PASSAGE SHOWN:
Some restaurant operators are working to build more price access points across their menu to generate more volume, for example. Others are reworking their concepts altogether to give guests more control over how much they want to spend.

Fundamentally, many say they are reluctant to rely too much on raising prices — even in an economy with record low unemployment and consumers feeling relatively confident about their finances.

“More informal food is coming in,” said Irena Stein, owner of Alma Cocina Latina in Baltimore. “People are really stressed out by their daily lives at work, we’re always rushing. … People want to gather, and share some food with their friends, and have a glass of wine, and go on their way.”


Subscription dining

O’Reilly in Minneapolis and St. Paul is hoping his new membership model will appeal to those guests who want to eat out regularly.

BRIEF: Translate this sentence from the restaurant pricing passage into Spanish: "Fundamentally, many say they are reluctant to rely too much on raising prices — even in an economy with record low unemployment and consumers feeling relatively confident about their finances."

AVAILABLE DATA:
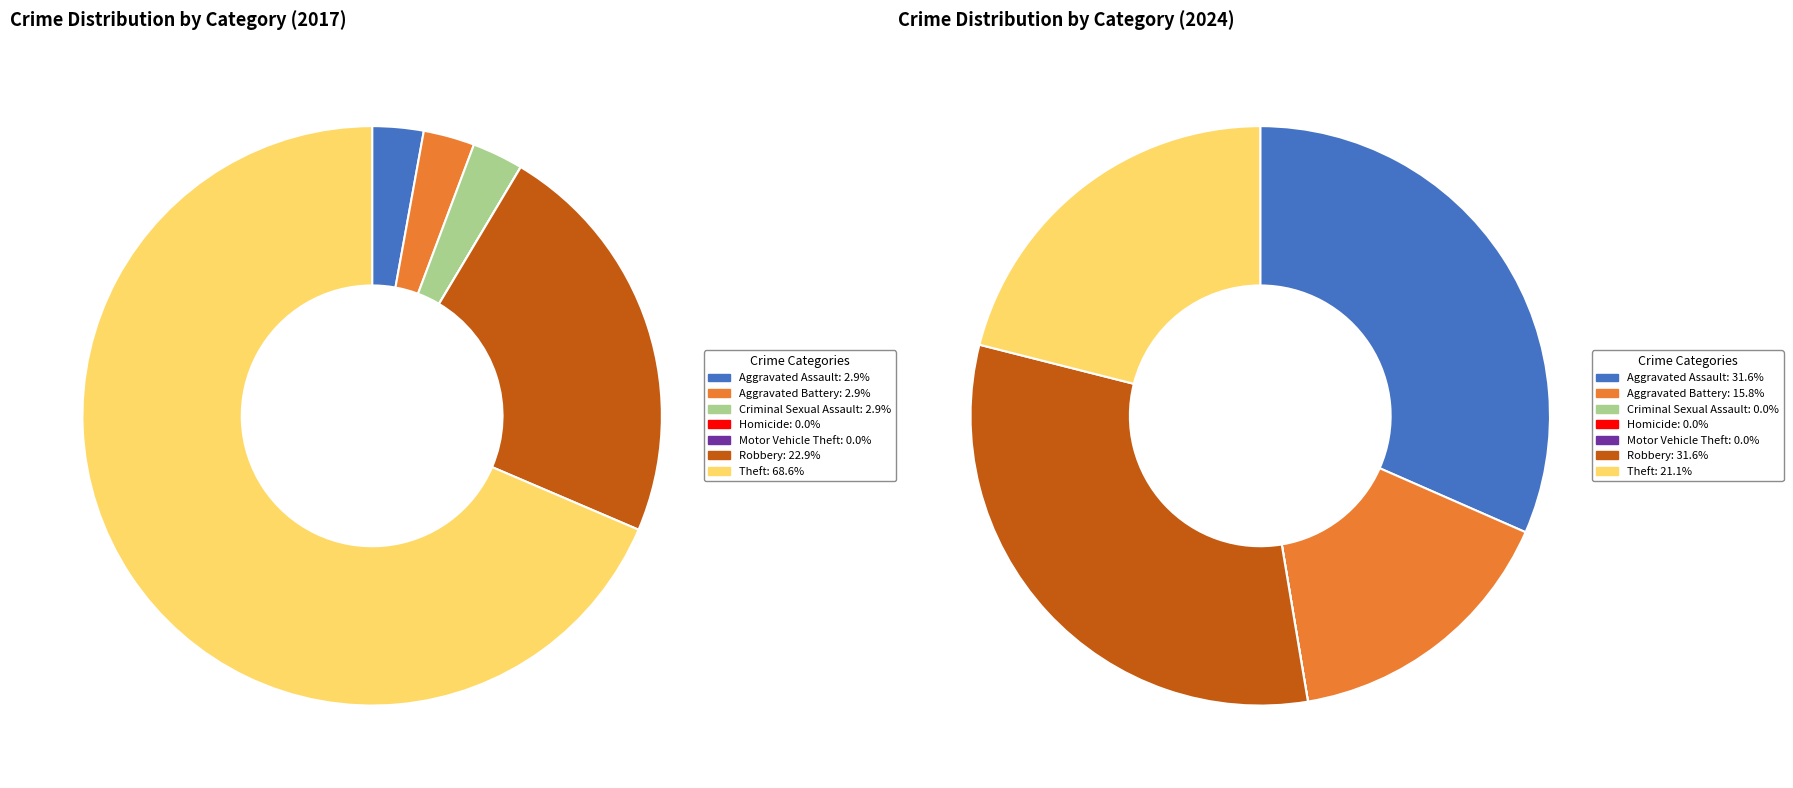

True or false: values_2017 accounts for 11% of the total.

False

RESPONSE: En el fondo, muchos dicen que se resisten a depender demasiado de subir los precios, incluso en una economía con un desempleo en mínimos históricos y con consumidores que se sienten relativamente seguros respecto a sus finanzas.